(Bloomberg) — Micron Technology Inc. and Xilinx Inc. gave strong sales forecasts, suggesting demand is recovering as parts of the global economy emerge from the pandemic lockdown. Shares of both chipmakers jumped in extended trading.
Micron, the largest U.S. memory chip maker, said revenue in the current period will be $5.75 to $6.25 billion, well ahead of analyst estimates.
Xilinx, which makes programmable chips for wireless networks, reported preliminary revenue of $720 million to $734 million for the fiscal first quarter. That was up from a previous forecast.
“While we have seen some Covid-19 related impacts during the June quarter, our business has generally performed well overall,” Victor Peng, Xilinx’s chief executive officer, said in a statement.
Micron makes memory chips for computers, and similar components that store data in mobile devices. The company competes with Samsung Electronics Co., SK Hynix Inc. and Kioxia.

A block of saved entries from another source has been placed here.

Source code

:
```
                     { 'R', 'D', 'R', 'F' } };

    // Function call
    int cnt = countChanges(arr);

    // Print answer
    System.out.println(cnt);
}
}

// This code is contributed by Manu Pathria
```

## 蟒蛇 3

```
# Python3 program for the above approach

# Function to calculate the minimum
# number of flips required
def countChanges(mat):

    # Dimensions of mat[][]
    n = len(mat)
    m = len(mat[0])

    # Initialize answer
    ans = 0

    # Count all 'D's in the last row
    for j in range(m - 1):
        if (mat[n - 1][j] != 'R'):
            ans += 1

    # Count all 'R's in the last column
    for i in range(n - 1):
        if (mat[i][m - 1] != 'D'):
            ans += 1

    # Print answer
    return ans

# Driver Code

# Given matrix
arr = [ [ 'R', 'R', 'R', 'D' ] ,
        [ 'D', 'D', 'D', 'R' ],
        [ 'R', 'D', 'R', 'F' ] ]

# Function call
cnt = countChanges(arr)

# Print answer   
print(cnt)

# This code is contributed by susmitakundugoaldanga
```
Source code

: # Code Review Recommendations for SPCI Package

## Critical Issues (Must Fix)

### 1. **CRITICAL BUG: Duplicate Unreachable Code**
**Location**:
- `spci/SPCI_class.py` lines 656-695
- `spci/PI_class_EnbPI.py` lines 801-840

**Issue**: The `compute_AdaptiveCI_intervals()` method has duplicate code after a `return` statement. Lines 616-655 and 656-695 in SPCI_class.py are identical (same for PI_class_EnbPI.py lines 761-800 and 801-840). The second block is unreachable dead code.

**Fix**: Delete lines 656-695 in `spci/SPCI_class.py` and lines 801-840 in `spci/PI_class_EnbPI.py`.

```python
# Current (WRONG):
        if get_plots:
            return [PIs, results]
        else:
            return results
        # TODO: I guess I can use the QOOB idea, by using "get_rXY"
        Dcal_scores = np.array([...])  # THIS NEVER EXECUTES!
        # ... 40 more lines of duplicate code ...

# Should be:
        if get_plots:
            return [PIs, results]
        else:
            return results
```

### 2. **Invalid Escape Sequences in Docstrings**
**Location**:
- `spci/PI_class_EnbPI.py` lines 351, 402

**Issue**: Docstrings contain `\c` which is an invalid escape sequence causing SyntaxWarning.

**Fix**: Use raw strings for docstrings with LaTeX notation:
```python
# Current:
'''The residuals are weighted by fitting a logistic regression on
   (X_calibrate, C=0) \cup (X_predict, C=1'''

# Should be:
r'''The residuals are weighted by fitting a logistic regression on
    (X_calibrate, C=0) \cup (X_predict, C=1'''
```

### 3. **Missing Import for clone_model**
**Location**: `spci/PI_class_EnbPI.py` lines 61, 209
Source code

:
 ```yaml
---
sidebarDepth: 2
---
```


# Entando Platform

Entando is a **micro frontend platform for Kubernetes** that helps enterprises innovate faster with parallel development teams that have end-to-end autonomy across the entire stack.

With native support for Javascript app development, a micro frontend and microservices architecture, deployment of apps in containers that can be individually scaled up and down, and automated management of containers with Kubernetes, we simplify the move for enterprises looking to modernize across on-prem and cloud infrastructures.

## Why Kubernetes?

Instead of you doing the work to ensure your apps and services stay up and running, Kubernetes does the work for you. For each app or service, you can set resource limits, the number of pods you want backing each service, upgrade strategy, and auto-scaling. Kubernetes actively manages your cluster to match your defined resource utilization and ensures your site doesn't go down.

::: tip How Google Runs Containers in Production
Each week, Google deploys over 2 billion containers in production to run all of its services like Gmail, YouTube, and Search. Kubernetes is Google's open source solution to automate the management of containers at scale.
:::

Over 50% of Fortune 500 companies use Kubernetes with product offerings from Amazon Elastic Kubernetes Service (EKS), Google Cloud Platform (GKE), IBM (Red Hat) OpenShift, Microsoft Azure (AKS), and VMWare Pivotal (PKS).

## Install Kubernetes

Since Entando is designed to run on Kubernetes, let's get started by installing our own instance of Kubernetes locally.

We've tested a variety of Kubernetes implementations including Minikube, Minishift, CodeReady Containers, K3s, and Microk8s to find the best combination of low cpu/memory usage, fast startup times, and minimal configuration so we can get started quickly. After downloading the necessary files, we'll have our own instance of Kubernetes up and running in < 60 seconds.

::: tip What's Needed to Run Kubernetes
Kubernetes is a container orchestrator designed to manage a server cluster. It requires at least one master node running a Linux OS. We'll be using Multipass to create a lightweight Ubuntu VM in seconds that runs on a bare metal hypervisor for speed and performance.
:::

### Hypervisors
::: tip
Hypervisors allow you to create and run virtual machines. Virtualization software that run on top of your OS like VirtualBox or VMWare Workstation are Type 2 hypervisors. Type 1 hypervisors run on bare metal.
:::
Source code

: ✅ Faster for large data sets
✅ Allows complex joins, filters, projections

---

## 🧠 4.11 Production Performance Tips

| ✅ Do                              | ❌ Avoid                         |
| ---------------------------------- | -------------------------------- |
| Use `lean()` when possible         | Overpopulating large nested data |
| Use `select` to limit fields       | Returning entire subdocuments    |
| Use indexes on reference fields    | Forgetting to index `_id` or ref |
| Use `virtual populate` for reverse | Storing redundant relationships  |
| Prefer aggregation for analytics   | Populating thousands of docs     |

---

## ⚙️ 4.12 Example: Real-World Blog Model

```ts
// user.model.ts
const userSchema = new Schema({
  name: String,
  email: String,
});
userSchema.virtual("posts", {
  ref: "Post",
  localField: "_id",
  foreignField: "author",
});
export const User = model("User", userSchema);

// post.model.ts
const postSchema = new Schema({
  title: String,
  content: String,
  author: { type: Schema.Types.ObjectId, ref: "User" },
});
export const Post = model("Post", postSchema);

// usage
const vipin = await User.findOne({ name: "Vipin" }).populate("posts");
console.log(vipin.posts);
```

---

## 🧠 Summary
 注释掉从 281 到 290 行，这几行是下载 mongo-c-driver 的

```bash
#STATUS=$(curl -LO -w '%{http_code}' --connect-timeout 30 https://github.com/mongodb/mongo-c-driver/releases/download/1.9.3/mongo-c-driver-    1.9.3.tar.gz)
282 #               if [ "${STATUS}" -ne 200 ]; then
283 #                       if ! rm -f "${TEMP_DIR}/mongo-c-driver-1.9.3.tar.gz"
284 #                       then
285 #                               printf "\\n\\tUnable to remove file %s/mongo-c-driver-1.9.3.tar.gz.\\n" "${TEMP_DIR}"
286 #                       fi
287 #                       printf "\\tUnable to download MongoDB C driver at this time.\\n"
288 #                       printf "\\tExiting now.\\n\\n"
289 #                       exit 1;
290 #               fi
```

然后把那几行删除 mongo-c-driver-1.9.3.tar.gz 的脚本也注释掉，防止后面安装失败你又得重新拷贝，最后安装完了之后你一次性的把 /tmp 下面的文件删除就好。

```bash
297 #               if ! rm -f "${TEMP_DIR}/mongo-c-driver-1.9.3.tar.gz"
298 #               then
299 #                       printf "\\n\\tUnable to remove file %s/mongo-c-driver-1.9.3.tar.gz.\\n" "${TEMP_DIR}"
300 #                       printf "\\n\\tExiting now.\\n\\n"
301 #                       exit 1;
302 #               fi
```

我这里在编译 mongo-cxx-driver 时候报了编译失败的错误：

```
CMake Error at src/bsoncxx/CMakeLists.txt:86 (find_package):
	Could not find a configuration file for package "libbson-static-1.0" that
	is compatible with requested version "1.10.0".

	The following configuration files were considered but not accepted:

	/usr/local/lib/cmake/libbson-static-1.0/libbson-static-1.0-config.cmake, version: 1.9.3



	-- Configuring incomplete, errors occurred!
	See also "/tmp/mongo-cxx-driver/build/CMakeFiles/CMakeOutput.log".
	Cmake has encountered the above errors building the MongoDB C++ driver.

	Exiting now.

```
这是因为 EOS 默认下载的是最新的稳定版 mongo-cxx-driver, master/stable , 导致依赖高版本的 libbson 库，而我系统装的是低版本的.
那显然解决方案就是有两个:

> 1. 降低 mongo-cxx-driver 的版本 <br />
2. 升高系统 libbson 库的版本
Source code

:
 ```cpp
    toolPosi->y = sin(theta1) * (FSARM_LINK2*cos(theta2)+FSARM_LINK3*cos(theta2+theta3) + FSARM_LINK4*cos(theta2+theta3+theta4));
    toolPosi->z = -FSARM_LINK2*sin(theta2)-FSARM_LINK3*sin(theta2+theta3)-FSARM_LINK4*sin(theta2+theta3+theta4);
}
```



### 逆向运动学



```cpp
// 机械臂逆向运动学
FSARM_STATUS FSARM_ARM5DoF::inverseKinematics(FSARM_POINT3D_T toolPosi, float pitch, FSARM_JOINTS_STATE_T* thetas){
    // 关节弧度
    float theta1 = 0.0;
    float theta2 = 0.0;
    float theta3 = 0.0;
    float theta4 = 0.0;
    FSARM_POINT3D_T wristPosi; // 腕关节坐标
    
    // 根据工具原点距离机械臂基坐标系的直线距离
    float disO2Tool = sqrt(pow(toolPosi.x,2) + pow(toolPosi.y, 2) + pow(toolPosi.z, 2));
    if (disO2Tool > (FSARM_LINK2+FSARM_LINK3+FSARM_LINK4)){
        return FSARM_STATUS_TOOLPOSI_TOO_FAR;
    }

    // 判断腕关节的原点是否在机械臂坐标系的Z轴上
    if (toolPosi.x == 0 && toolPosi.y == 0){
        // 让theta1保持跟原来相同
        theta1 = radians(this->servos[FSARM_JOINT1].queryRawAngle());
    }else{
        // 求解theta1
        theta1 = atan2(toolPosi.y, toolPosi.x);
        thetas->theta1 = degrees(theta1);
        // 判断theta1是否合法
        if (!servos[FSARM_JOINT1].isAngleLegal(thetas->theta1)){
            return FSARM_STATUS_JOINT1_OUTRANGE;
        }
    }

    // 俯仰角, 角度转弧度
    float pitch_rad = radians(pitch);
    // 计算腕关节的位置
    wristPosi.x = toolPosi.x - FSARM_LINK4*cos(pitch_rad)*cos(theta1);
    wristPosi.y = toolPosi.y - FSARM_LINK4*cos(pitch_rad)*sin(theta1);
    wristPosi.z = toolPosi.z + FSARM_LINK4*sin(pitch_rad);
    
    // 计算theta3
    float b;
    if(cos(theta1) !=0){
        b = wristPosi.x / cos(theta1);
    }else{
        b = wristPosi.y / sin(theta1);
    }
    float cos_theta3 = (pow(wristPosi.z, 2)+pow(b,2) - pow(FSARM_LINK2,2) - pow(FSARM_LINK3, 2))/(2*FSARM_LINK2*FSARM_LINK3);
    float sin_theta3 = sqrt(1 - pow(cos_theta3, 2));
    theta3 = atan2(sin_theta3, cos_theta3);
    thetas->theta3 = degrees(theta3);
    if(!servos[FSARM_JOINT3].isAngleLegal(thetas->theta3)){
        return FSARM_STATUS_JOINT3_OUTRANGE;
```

The Covid-19 pandemic has sparked a deep recession and dented consumer demand for the tech gadgets that use Micron chips. However, millions of people are working from home and going online more. That has spurred demand for Micron components in servers that power much of this digital activity.
Micron’s stock rallied about 6% in extended trading on Monday. It earlier closed up 1.4% at $49.15. That left the shares down about 9% so far this year, compared with a 5% gain by the Philadelphia Semiconductor Index.
Xilinx’s improved performance also reflects demand for components to handle rising online activity. The company is also benefiting from investment to build new fifth generation, or 5G, wireless networks. Xilinx stock climbed more than 7% in extended trading.
In May, Micron raised its revenue guidance due to the boom in online data traffic. However, it also cautioned that overall demand was still weaker than at the beginning of the year and warned that the economy may deteriorate in the second half of 2020.In Micron’s fiscal-third quarter, net income was $803 million, or 71 cents a share, down from $840 million, or 74 cents a share, in the same period a year earlier. Revenue was $5.43 billion, a gain from a year ago. Wall Street was looking for earnings of 65 cents a share and sales of $5.3 billion.
“First, we expect the data center outlook to remain healthy. Second, we expect smartphone and consumer end-unit sales to continue to improve,” Micron Chief Executive Officer Sanjay Mehrotra said.
New video game consoles will also drive demand for Micron’s DRAM and NAND chips, he added, while noting that short-term visibility is limited due to the pandemic, trade tensions and macro-economic uncertainty.
Some analysts see the virus lockdown helping Micron and its peers. Some chipmakers have struggled to get all the machinery they need to equip new production lines. That has slowed output gains and may limit supply while supporting prices, they argue.